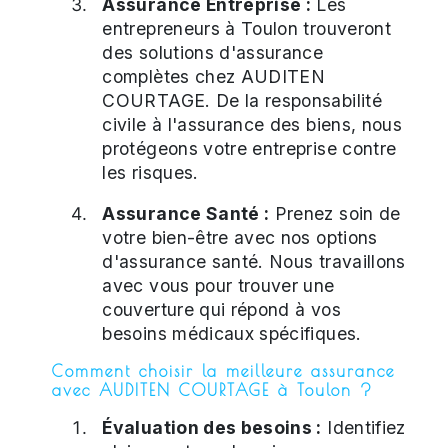
Assurance Entreprise :
Les
entrepreneurs à Toulon trouveront
des solutions d'assurance
complètes chez AUDITEN
COURTAGE. De la responsabilité
civile à l'assurance des biens, nous
protégeons votre entreprise contre
les risques.
Assurance Santé :
Prenez soin de
votre bien-être avec nos options
d'assurance santé. Nous travaillons
avec vous pour trouver une
couverture qui répond à vos
besoins médicaux spécifiques.
Comment choisir la meilleure assurance
avec AUDITEN COURTAGE à Toulon ?
Évaluation des besoins :
Identifiez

===============

Your copy must reproduce the entries above in full, without their pictures.

Response
Assurance Entreprise :
Les
entrepreneurs à Toulon trouveront
des solutions d'assurance
complètes chez AUDITEN
COURTAGE. De la responsabilité
civile à l'assurance des biens, nous
protégeons votre entreprise contre
les risques.
Assurance Santé :
Prenez soin de
votre bien-être avec nos options
d'assurance santé. Nous travaillons
avec vous pour trouver une
couverture qui répond à vos
besoins médicaux spécifiques.
Comment choisir la meilleure assurance
avec AUDITEN COURTAGE à Toulon ?
Évaluation des besoins :
Identifiez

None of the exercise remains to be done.